Extract the text read from each of the records below and reproduce every line of it unchanged. Leave the pictures out of your answer.

─── Data shown ───

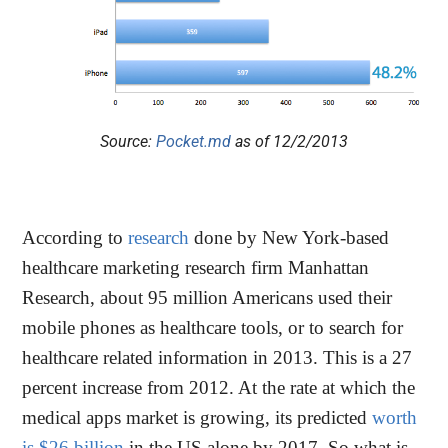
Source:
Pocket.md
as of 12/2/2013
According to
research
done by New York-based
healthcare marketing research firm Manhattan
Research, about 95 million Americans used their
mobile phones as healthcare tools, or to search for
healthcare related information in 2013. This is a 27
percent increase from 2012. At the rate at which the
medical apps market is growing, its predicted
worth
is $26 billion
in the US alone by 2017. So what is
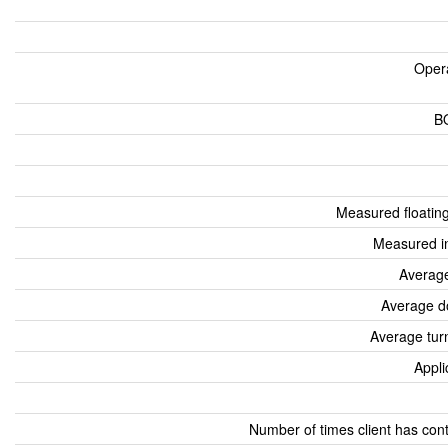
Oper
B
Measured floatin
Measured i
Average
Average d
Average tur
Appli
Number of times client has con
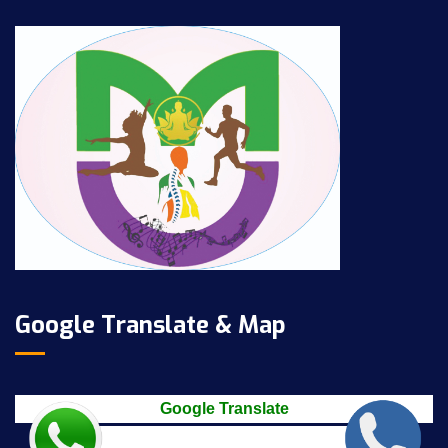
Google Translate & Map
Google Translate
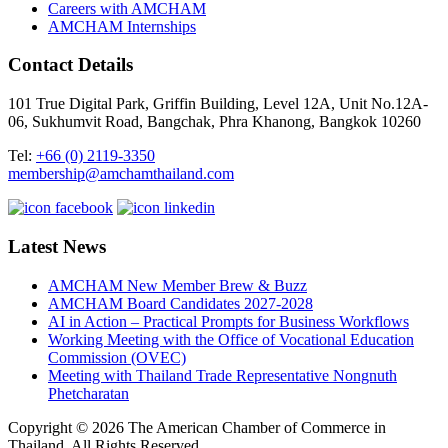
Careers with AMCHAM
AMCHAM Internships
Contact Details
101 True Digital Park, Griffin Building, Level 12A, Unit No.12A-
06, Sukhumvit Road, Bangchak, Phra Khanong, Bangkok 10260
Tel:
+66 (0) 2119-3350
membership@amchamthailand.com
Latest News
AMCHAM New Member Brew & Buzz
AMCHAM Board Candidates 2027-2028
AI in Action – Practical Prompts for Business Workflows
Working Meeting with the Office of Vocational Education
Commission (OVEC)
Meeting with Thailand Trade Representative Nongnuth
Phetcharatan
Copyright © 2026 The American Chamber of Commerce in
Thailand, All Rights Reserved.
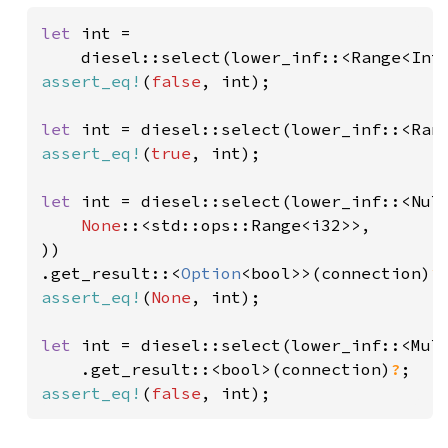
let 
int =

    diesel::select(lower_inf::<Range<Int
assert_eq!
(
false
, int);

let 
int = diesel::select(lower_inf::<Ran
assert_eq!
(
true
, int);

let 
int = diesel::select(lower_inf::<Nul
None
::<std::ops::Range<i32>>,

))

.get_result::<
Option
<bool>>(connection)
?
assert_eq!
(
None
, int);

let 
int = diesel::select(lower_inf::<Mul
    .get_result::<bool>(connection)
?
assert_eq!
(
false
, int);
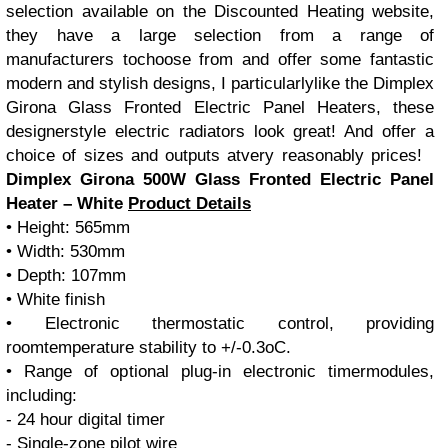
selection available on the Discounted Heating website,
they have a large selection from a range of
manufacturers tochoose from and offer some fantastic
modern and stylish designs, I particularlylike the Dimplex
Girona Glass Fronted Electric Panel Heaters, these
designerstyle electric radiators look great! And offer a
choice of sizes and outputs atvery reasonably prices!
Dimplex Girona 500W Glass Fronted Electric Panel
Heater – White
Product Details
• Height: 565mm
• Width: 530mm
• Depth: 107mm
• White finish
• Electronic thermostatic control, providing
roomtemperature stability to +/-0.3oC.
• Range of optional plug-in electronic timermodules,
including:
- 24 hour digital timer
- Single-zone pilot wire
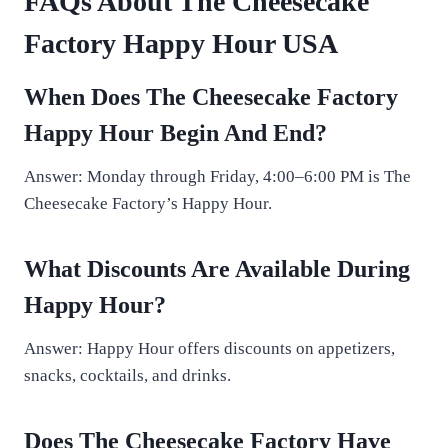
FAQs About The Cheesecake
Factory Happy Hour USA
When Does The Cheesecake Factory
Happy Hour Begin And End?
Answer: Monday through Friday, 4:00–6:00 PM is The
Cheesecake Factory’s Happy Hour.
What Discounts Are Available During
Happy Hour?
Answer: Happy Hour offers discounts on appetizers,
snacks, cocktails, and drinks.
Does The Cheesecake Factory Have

───

• **The completed task**:
Source:
Pocket.md
as of 12/2/2013
According to
research
done by New York-based
healthcare marketing research firm Manhattan
Research, about 95 million Americans used their
mobile phones as healthcare tools, or to search for
healthcare related information in 2013. This is a 27
percent increase from 2012. At the rate at which the
medical apps market is growing, its predicted
worth
is $26 billion
in the US alone by 2017. So what is
Oper
B
Measured floatin
Measured i
Average
Average d
Average tur
Appli
Number of times client has con
Google Translate & Map
Google Translate
Careers with AMCHAM
AMCHAM Internships
Contact Details
101 True Digital Park, Griffin Building, Level 12A, Unit No.12A-
06, Sukhumvit Road, Bangchak, Phra Khanong, Bangkok 10260
Tel:
+66 (0) 2119-3350
membership@amchamthailand.com
Latest News
AMCHAM New Member Brew & Buzz
AMCHAM Board Candidates 2027-2028
AI in Action – Practical Prompts for Business Workflows
Working Meeting with the Office of Vocational Education
Commission (OVEC)
Meeting with Thailand Trade Representative Nongnuth
Phetcharatan
Copyright © 2026 The American Chamber of Commerce in
Thailand, All Rights Reserved.
let 
int =

    diesel::select(lower_inf::<Range<Int
assert_eq!
(
false
, int);

let 
int = diesel::select(lower_inf::<Ran
assert_eq!
(
true
, int);

let 
int = diesel::select(lower_inf::<Nul
None
::<std::ops::Range<i32>>,

))

.get_result::<
Option
<bool>>(connection)
?
assert_eq!
(
None
, int);

let 
int = diesel::select(lower_inf::<Mul
    .get_result::<bool>(connection)
?
assert_eq!
(
false
, int);
selection available on the Discounted Heating website,
they have a large selection from a range of
manufacturers tochoose from and offer some fantastic
modern and stylish designs, I particularlylike the Dimplex
Girona Glass Fronted Electric Panel Heaters, these
designerstyle electric radiators look great! And offer a
choice of sizes and outputs atvery reasonably prices!
Dimplex Girona 500W Glass Fronted Electric Panel
Heater – White
Product Details
• Height: 565mm
• Width: 530mm
• Depth: 107mm
• White finish
• Electronic thermostatic control, providing
roomtemperature stability to +/-0.3oC.
• Range of optional plug-in electronic timermodules,
including:
- 24 hour digital timer
- Single-zone pilot wire
FAQs About The Cheesecake
Factory Happy Hour USA
When Does The Cheesecake Factory
Happy Hour Begin And End?
Answer: Monday through Friday, 4:00–6:00 PM is The
Cheesecake Factory’s Happy Hour.
What Discounts Are Available During
Happy Hour?
Answer: Happy Hour offers discounts on appetizers,
snacks, cocktails, and drinks.
Does The Cheesecake Factory Have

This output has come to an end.